We acknowledge several limitations with our study. Although the described autism-associated alterations in the neonatal metabolome are present shortly after birth and precede autism diagnosis by several years, our study is observational and should be interpreted within that context. It is thus not possible to infer causal relationships between metabolites and the development of autism. Similarly, the associations shown by the GWAS do not prove a causative link between the gene near associated variants and 5-AVAB. However, our findings generate hypotheses for mechanisms linking the neonatal metabolites to autism, which should be further investigated in future studies, preferably using targeted metabolomics.

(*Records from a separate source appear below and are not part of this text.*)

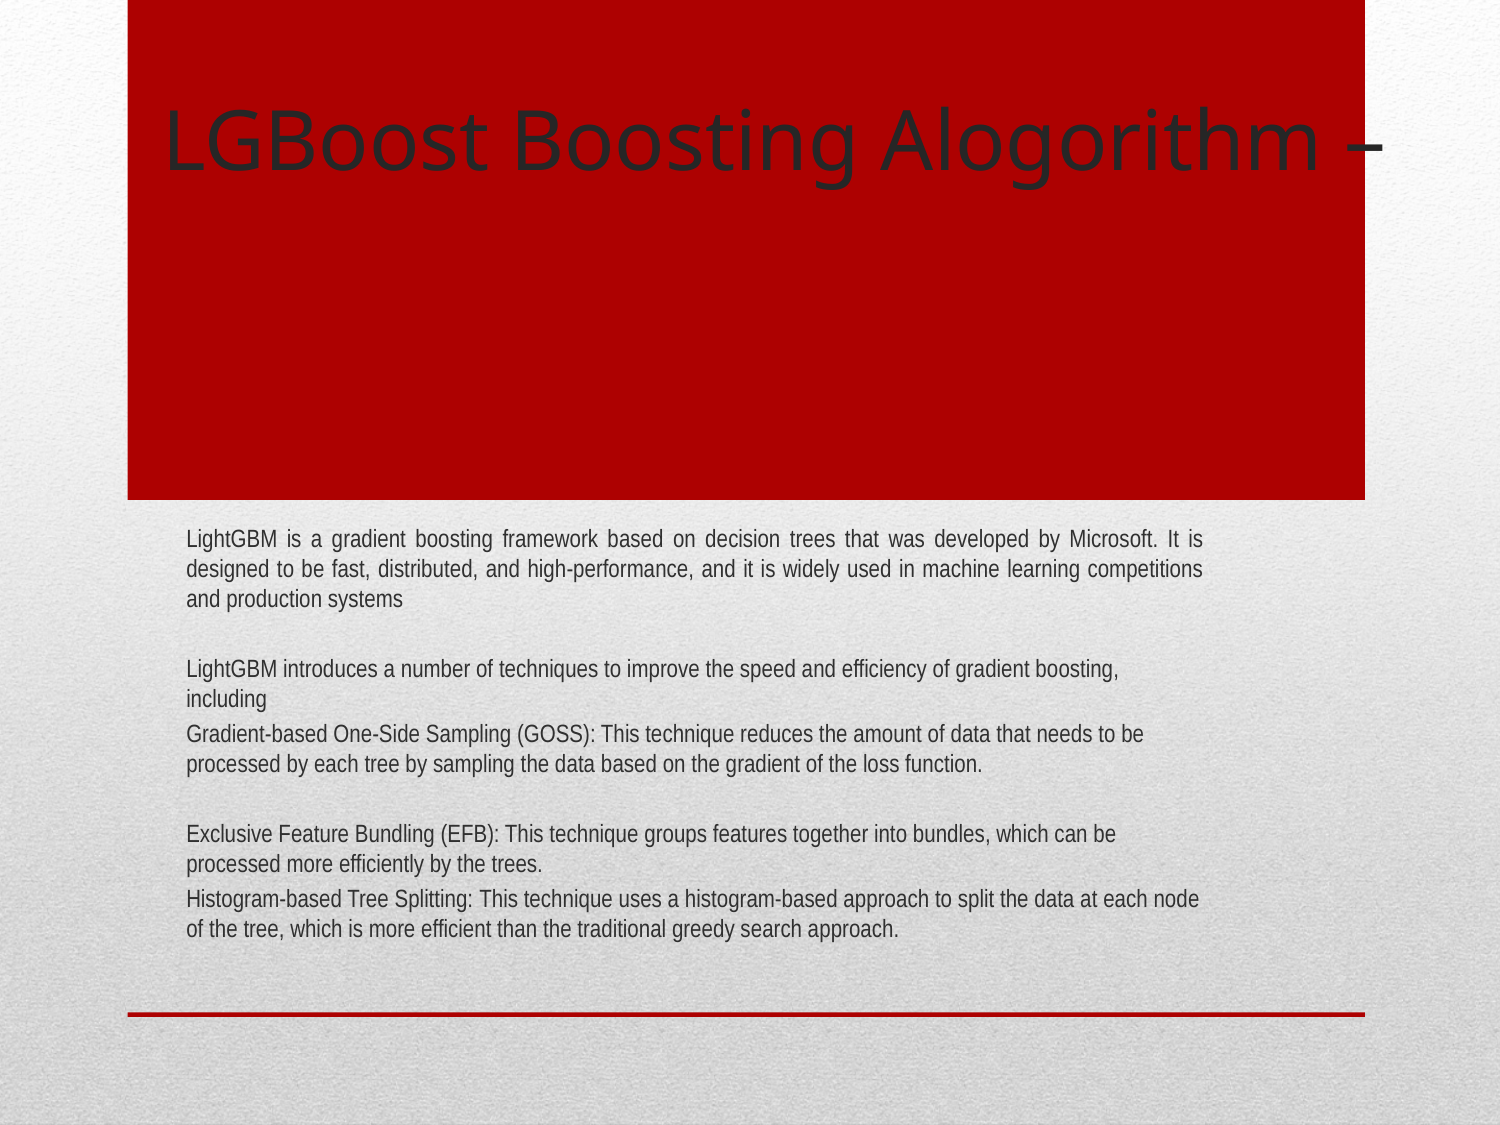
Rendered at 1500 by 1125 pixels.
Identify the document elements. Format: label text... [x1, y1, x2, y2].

title LGBoost Boosting Alogorithm – [147, 54, 1459, 315]
subtitle LightGBM is a gradient boosting framework based on decision trees that was developed by Microsoft. It is designed to be fast, distributed, and high-performance, and it is widely used in machine learning competitions and production systems LightGBM introduces a number of techniques to improve the speed and efficiency of gradient boosting, including Gradient-based One-Side Sampling (GOSS): This technique reduces the amount of data that needs to be processed by each tree by sampling the data based on the gradient of the loss function. Exclusive Feature Bundling (EFB): This technique groups features together into bundles, which can be processed more efficiently by the trees. Histogram-based Tree Splitting: This technique uses a histogram-based approach to split the data at each node of the tree, which is more efficient than the traditional greedy search approach. [171, 515, 1222, 1000]
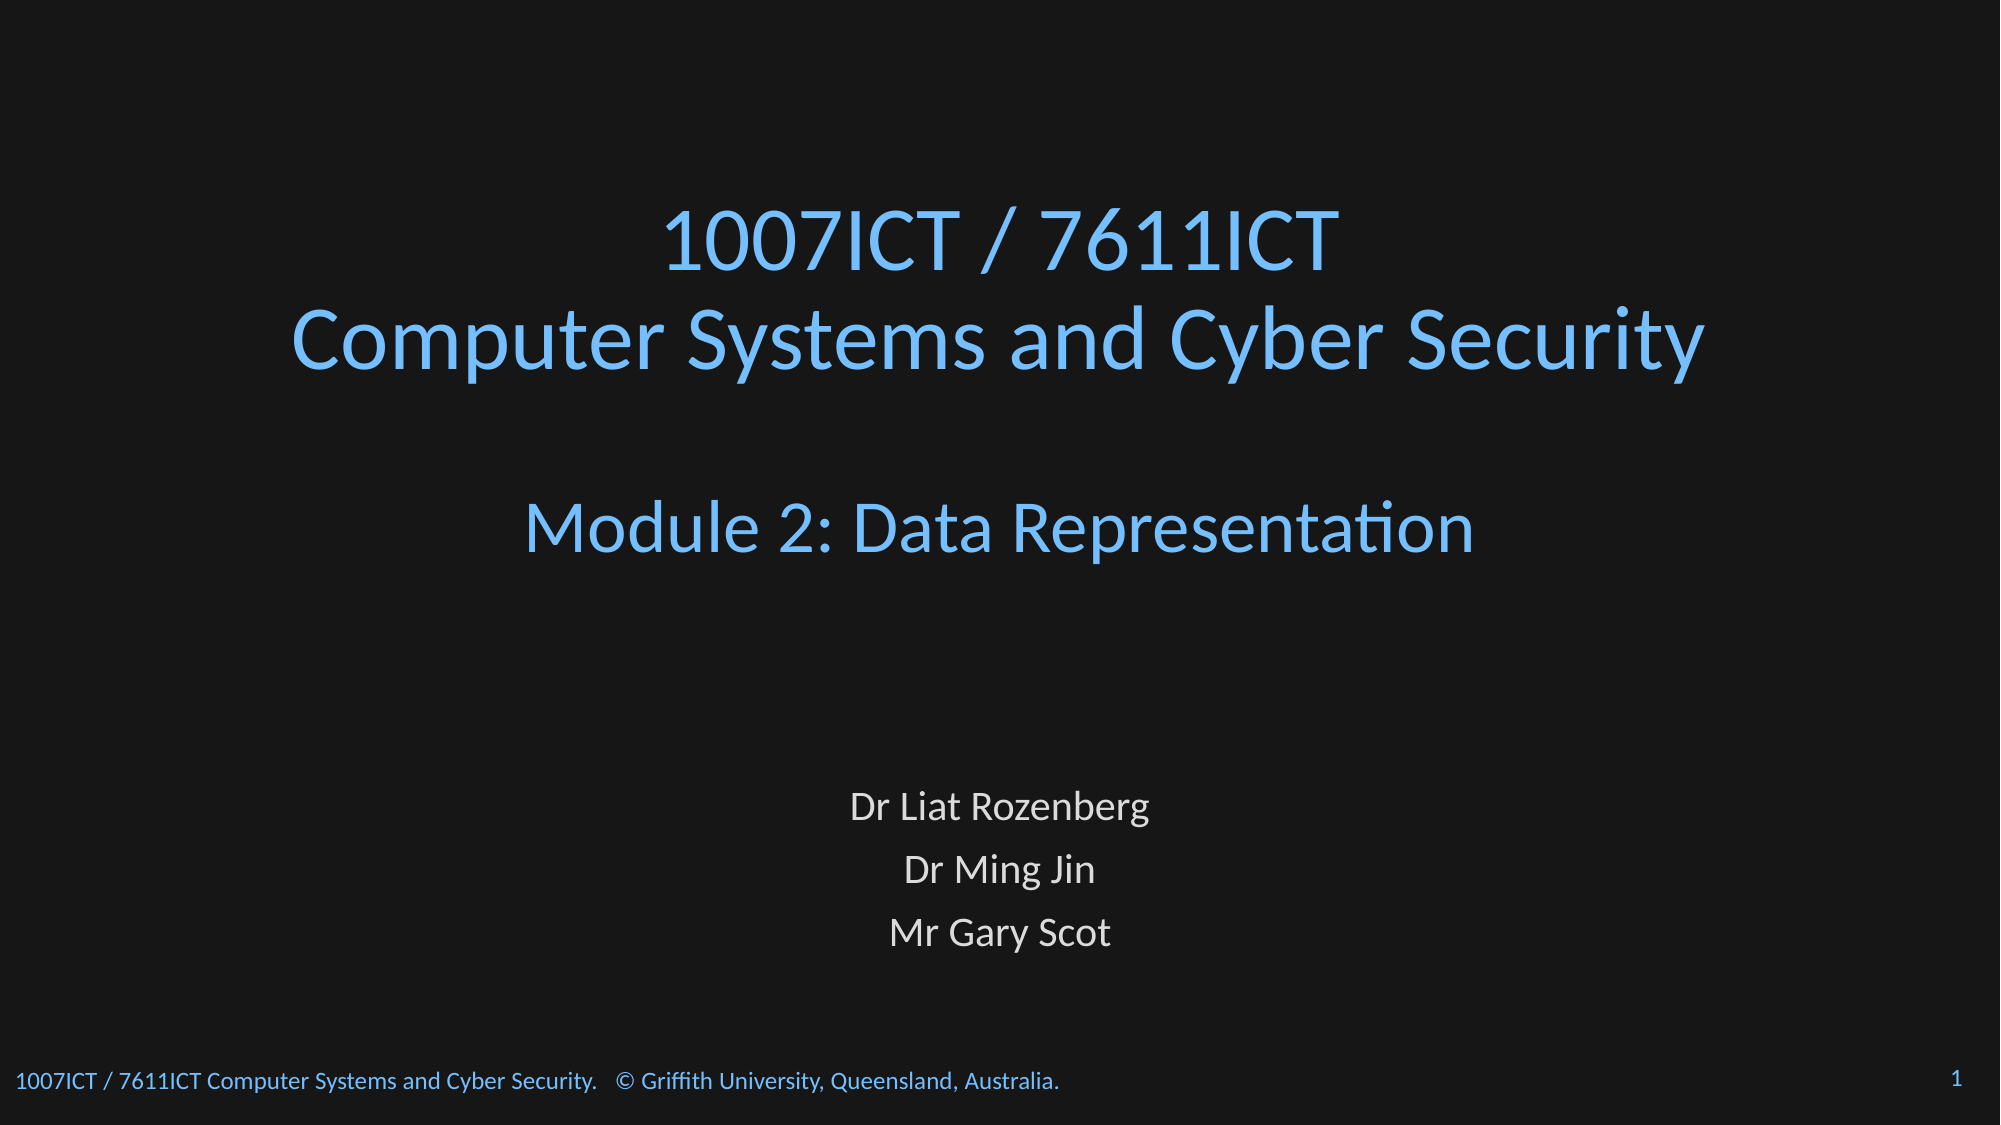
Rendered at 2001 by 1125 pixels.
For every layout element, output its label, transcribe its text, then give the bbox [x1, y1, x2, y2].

title 1007ICT / 7611ICT Computer Systems and Cyber Security Module 2: Data Representation [258, 130, 1742, 631]
subtitle Dr Liat Rozenberg Dr Ming Jin Mr Gary Scot [249, 776, 1750, 964]
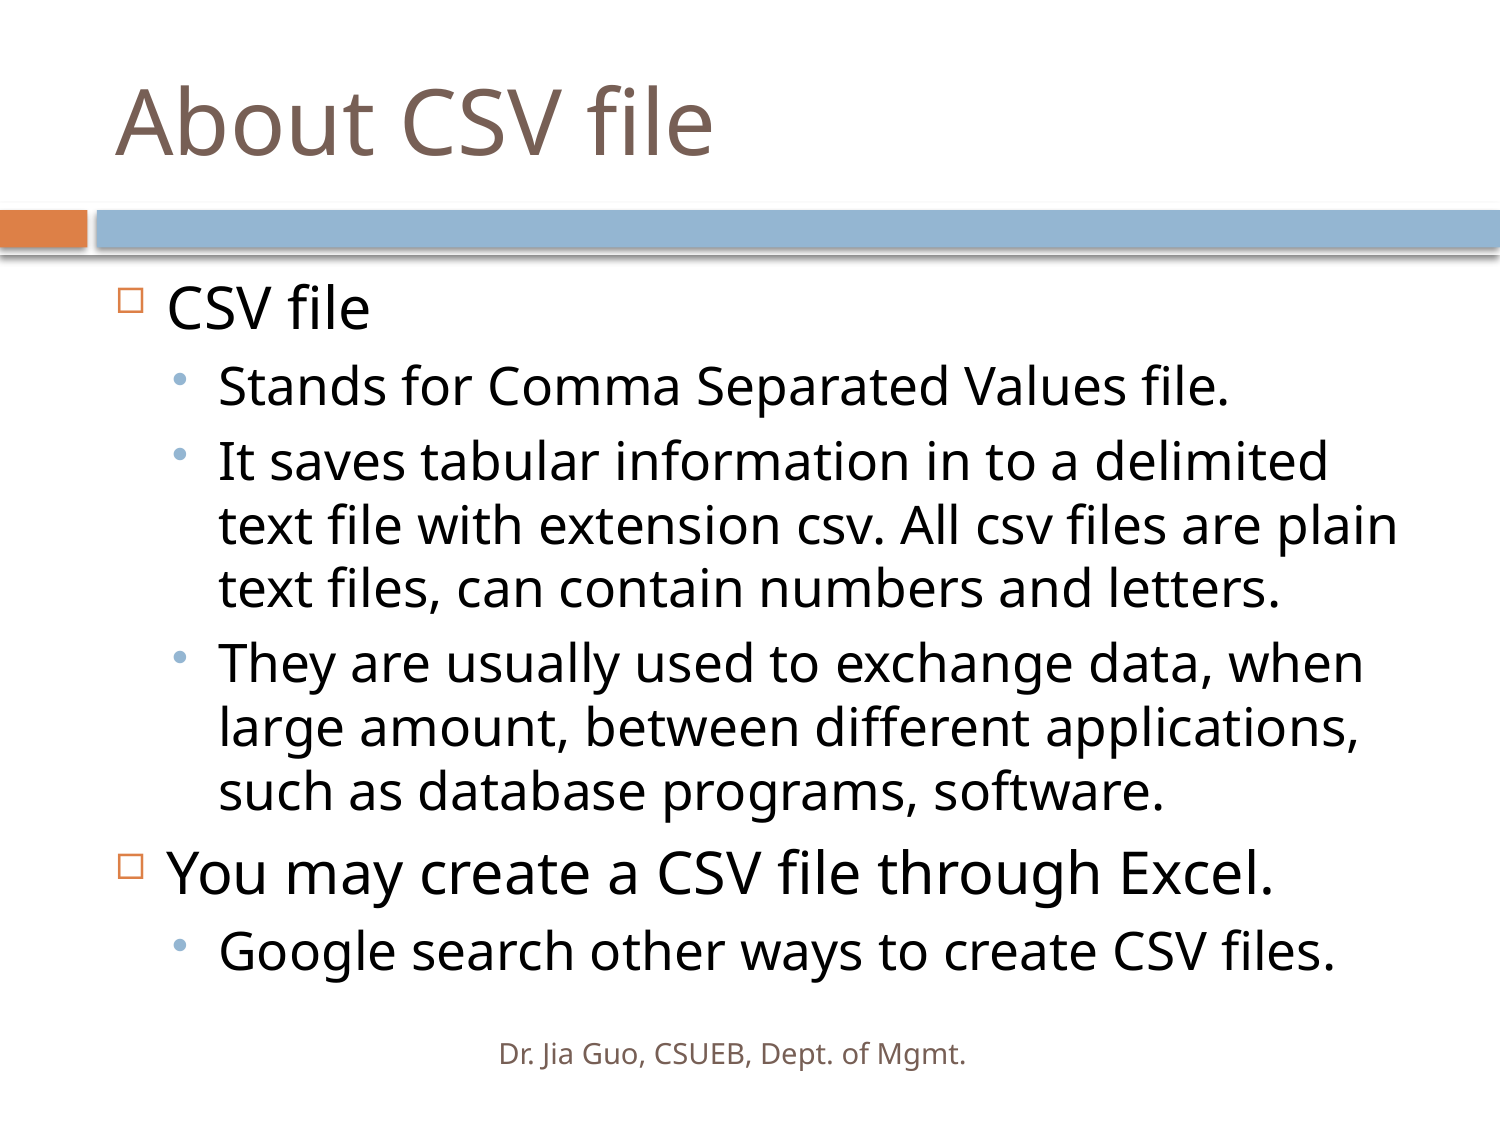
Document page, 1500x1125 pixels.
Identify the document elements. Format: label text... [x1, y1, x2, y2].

list CSV file Stands for Comma Separated Values file. It saves tabular information in to a delimited text file with extension csv. All csv files are plain text files, can contain numbers and letters. They are usually used to exchange data, when large amount, between different applications, such as database programs, software. You may create a CSV file through Excel. Google search other ways to create CSV files. [100, 262, 1438, 1000]
title About CSV file [100, 37, 1438, 200]
footer Dr. Jia Guo, CSUEB, Dept. of Mgmt. [99, 1024, 990, 1085]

Exclusion of co-occurring mental disorders was performed for neonates born between 2003 and 2005, but not for later births. A broader coverage of the metabolome could have been achieved by using a combination of different extraction solvents, chromatographic separation, and ionization mode. Since the sample material was limited, we aimed at using a single method with as broad coverage of annotated semi-polar metabolites as possible. We were unable to measure cLP in the independent middle-aged cohort, which limits our potential to investigate its genetic and dietary determinants. Moreover, the neonatal cohort lacks information about socioeconomic status and maternal parity, which are potential confounders in the association between the neonatal metabolome and autism. Finally, the neonatal cohort consisted of males only, which hinders us from drawing conclusions about the general population.

Conclusions

Cyclo-leucine-proline and 5-AVAB are associated with future diagnosis of autism in Danish neonates, both representing novel early biomarkers for autism. 5-AVAB is potentially modifiable and may influence carnitine homeostasis.